■ **TASK REQUIREMENTS**: Reproduce the passage of the pandas DataFrame thread that opens with the words containing "Id Blue Green" and closes with "in Id or not.".

(Beginning of SELECTED EXCERPT)

Reputation: 13814
Suppose, I have a list like bellow:
L =[
[11, ['Blue','Green','Yellow'] , 1],
[21, ['White','Green','Brown'] , 0],
[31, ['Orange','Yellow'] , 0],
[41, ['White','Orange','Brown'], 1],
] ^ ^^^ ^
Id Colors vote
How can I convert this list to a DataFrame where colors are columns too.
Id Blue Green Yellow White Brown Orange vote
0 11 1 1 1 0 0 0 1
1 21 0 1 0 1 1 0 0
2 31 0 0 1 0 0 1 0
3 41 0 0 0 1 1 1 1
Here, df[Id][color] denotes whether color is present in Id or not.
I think, I can do this in iterative way. Is there any simplest way to do so.
Upvotes: 0
Views: 87
Reputation: 13910
Here's one (iterative way) to do it, not sure how to do it vectorized.
from itertools import chain
import pandas as pd
L = [
[11, ['Blue','Green','Yellow'] , 1],
[21, ['White','Green','Brown'] , 0],
[31, ['Orange','Yellow'] , 0],
[41, ['White','Orange','Brown'], 1],
]
colors = set(chain(*(row[1] for row in L)))
def row2obj(row):
obj = {c: int(c in row[1]) for c in colors}
obj['id'] = row[0]
obj['vote'] = row[2]
return obj
df = pd.DataFrame.from_records(row2obj(row) for row in L)
Upvotes: 1

(End of SELECTED EXCERPT)
(Beginning of SUPPLIED DATA)

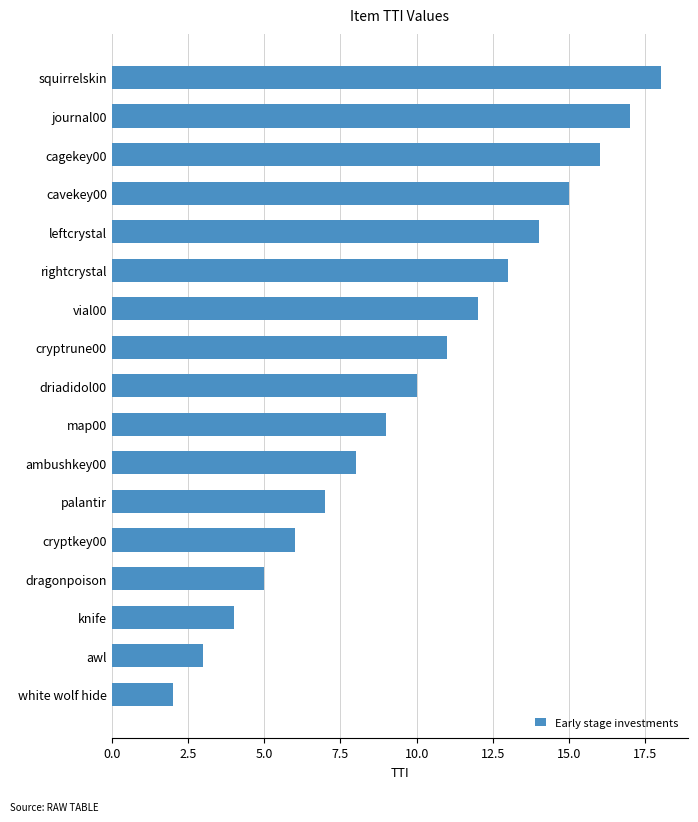

True or false: the data shows 5 at dragonpoison.

True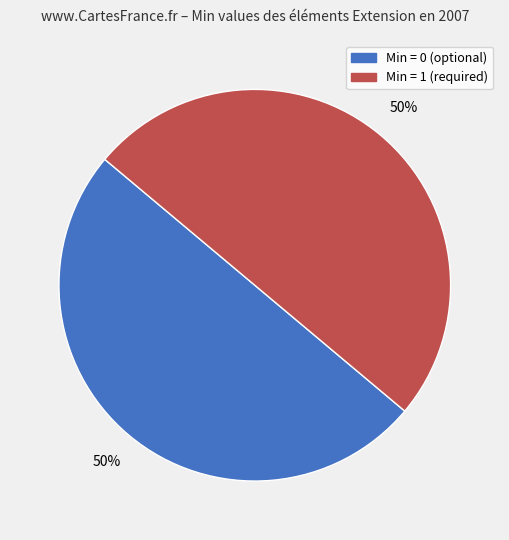

How many slices are in this pie chart?

2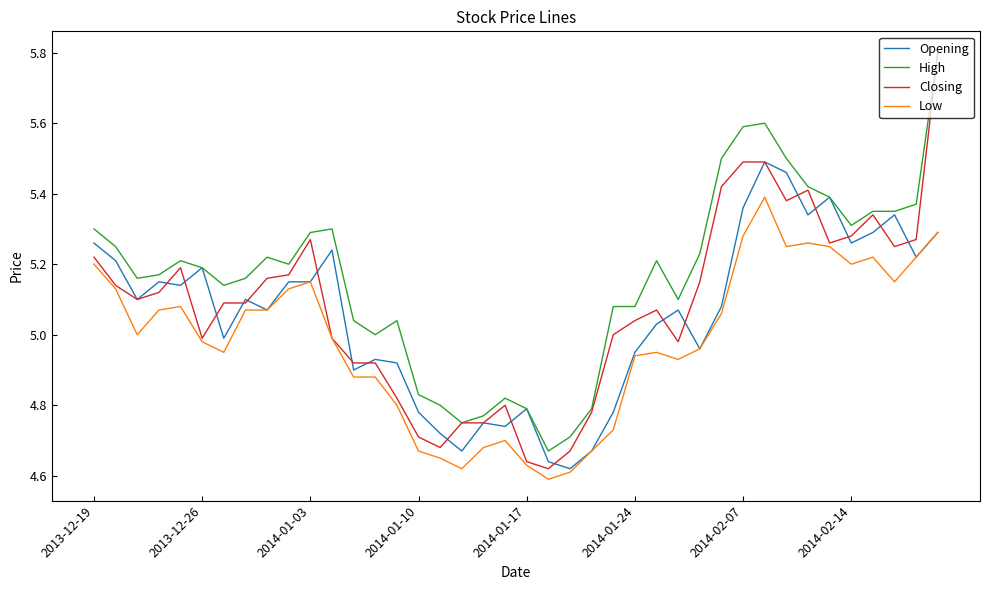

What is the greatest value displayed?

5.8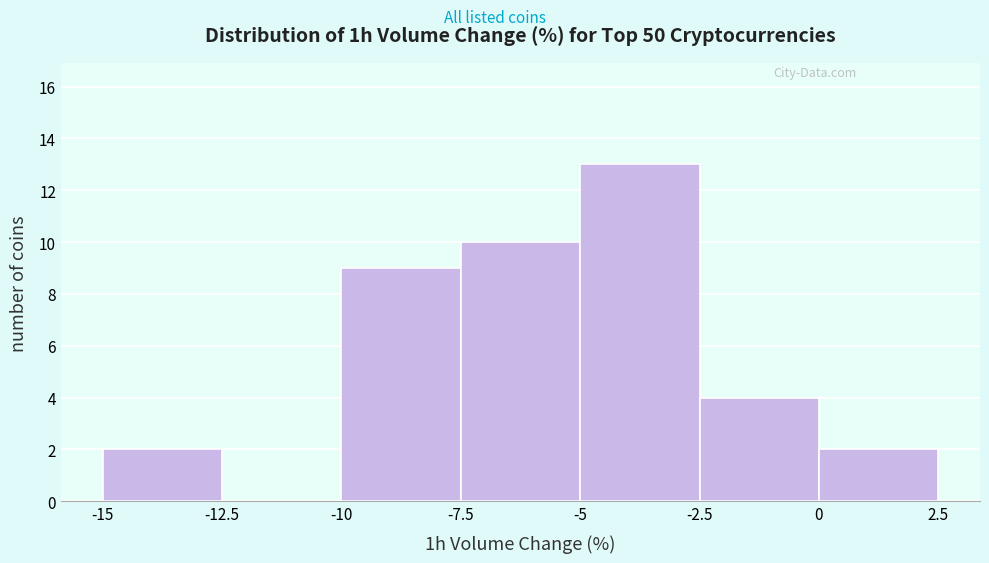

Over which range of the x-axis is the bar tallest?

-5 to -2.5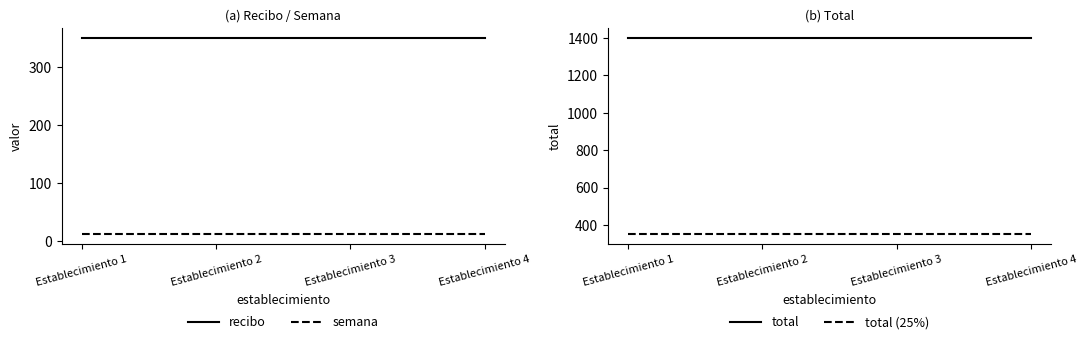

Reading left to right, list all the values displayed in this chart.

recibo: Establecimiento 1=350	Establecimiento 2=350	Establecimiento 3=350	Establecimiento 4=350
semana: Establecimiento 1=11	Establecimiento 2=11	Establecimiento 3=11	Establecimiento 4=11
total: Establecimiento 1=1400	Establecimiento 2=1400	Establecimiento 3=1400	Establecimiento 4=1400
total (25%): Establecimiento 1=350	Establecimiento 2=350	Establecimiento 3=350	Establecimiento 4=350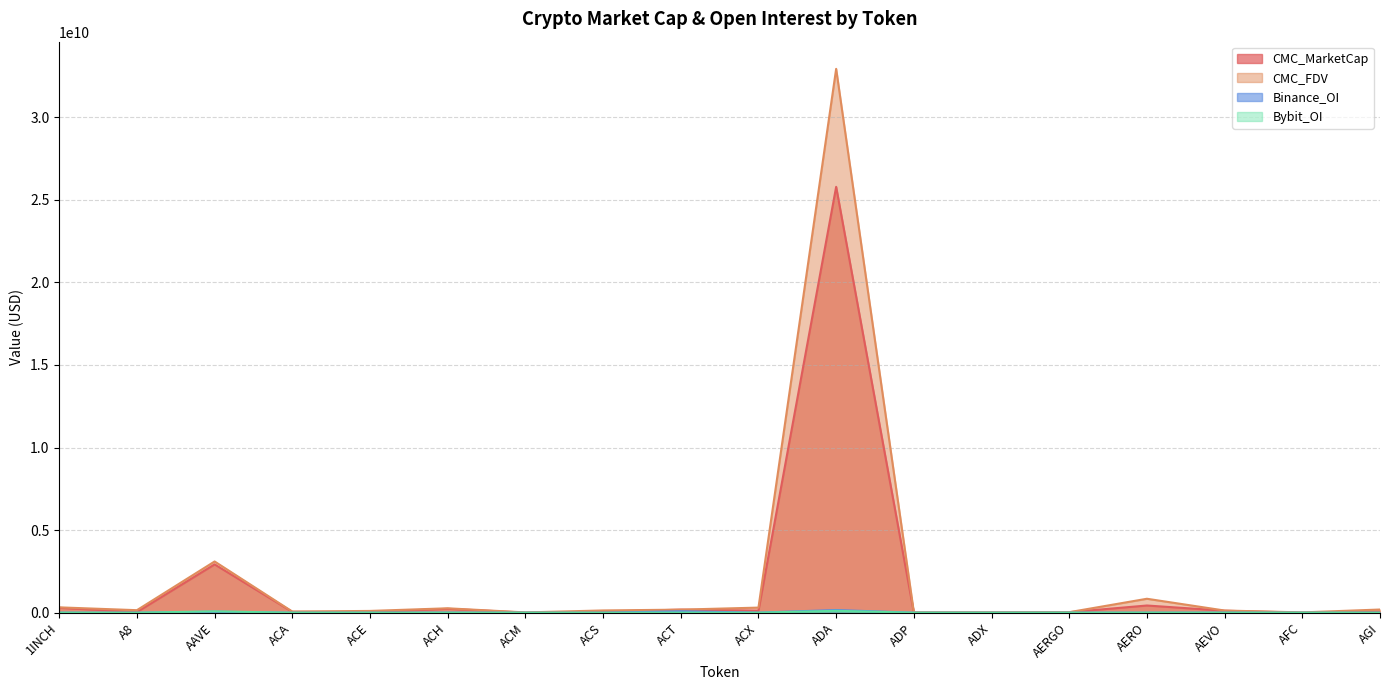

At which label does CMC_FDV first exceed 153449072?

1INCH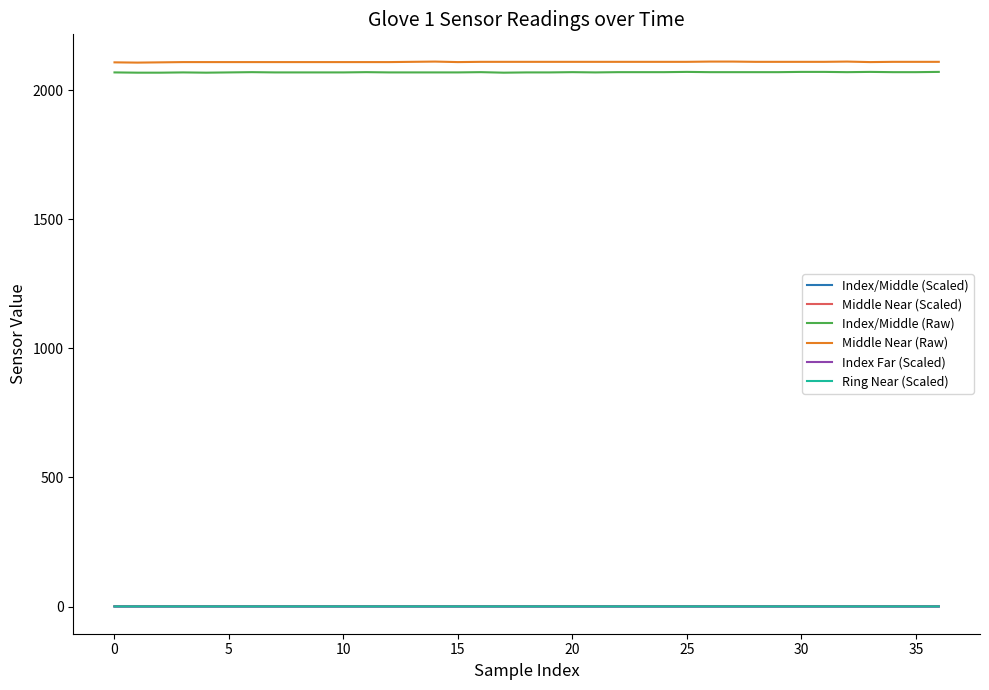

True or false: Middle Near (Raw) and Ring Near (Scaled) cross at least once.

False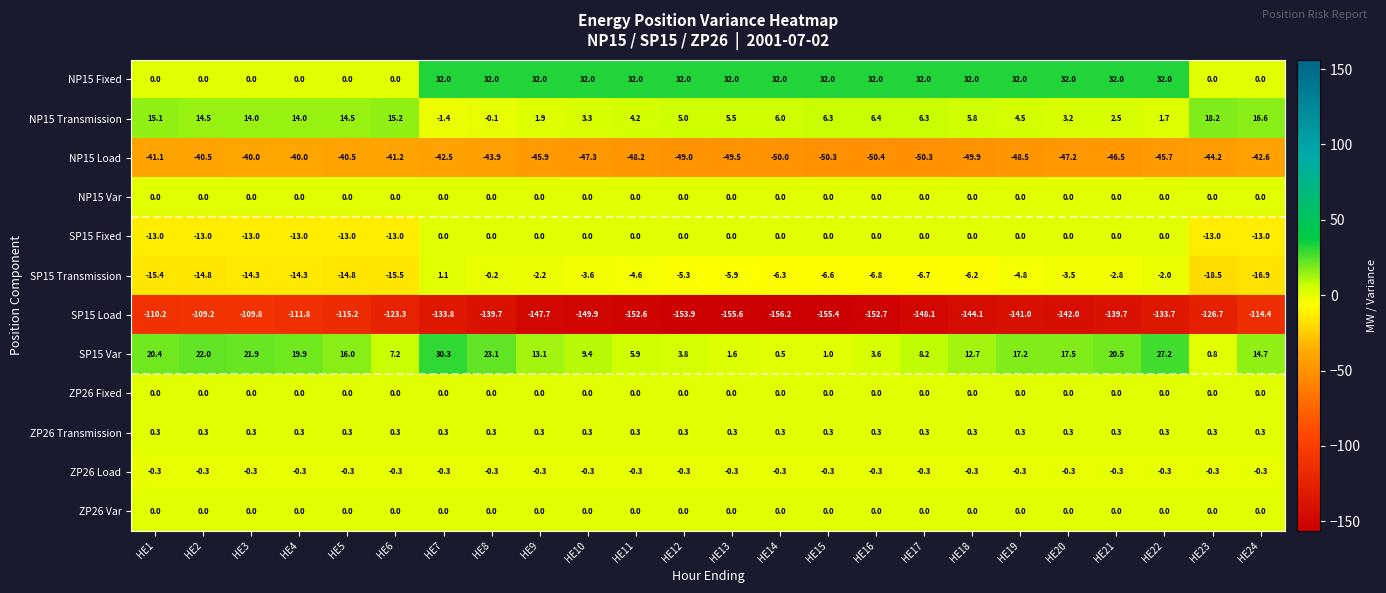

What is the sum of all NP15 Fixed values?

512.0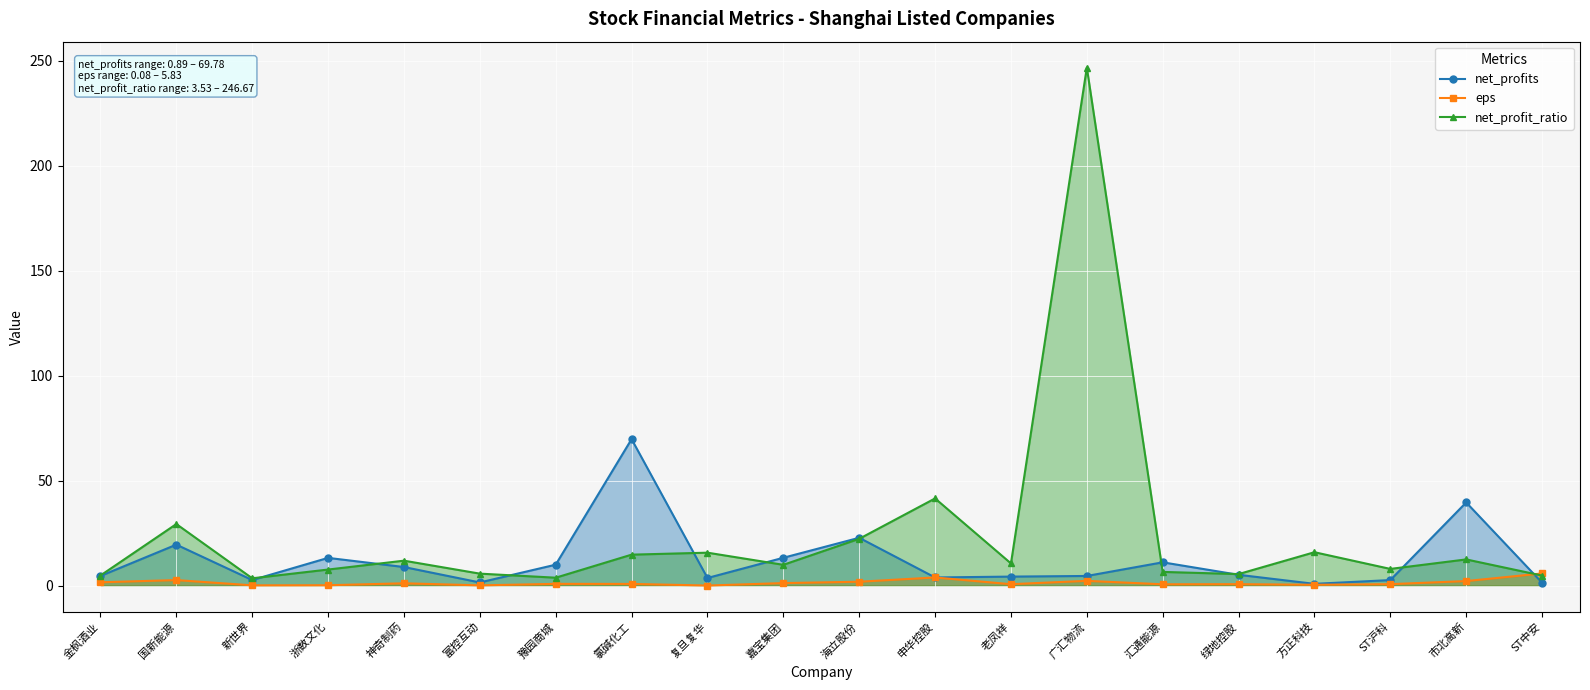

What is the total value across all series at 新世界?

6.4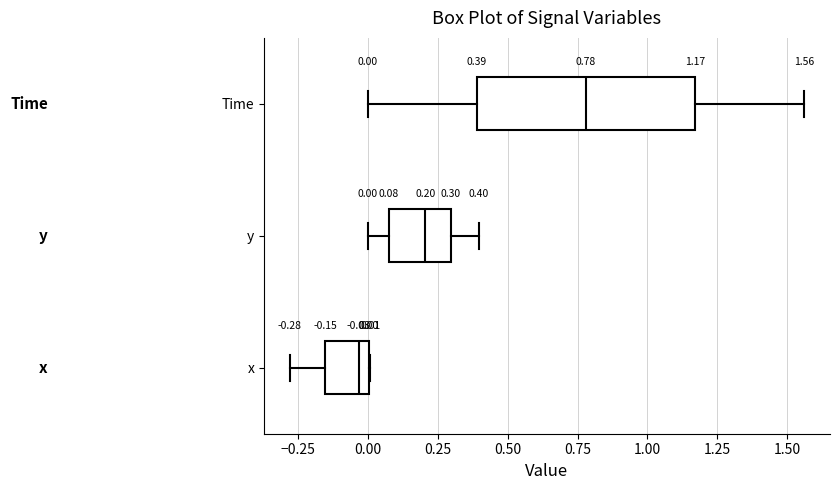

Which box is the widest, from its left edge to its right edge?

Time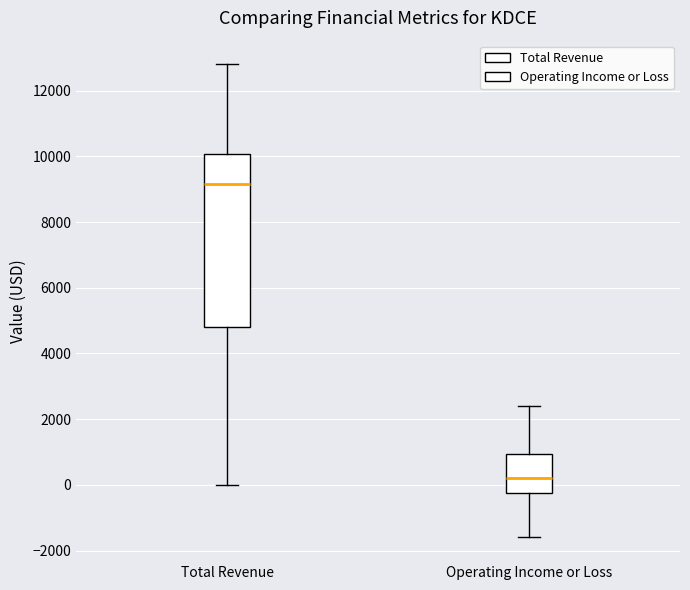

Reading left to right, transcribe this box plot: for each box, give where its median line is, the range the box spans, and where its two whiskers end, as read against the y-axis. The values are not printed on the chart, so give them approximately, as read against the axis.

Total Revenue: median 9200, box 4800 to 10000, whiskers 0 to 12800
Operating Income or Loss: median 200, box -200 to 1000, whiskers -1600 to 2400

(End of SUPPLIED DATA)

■ **EXERCISE RESPONSE**:
Id Blue Green Yellow White Brown Orange vote
0 11 1 1 1 0 0 0 1
1 21 0 1 0 1 1 0 0
2 31 0 0 1 0 0 1 0
3 41 0 0 0 1 1 1 1
Here, df[Id][color] denotes whether color is present in Id or not.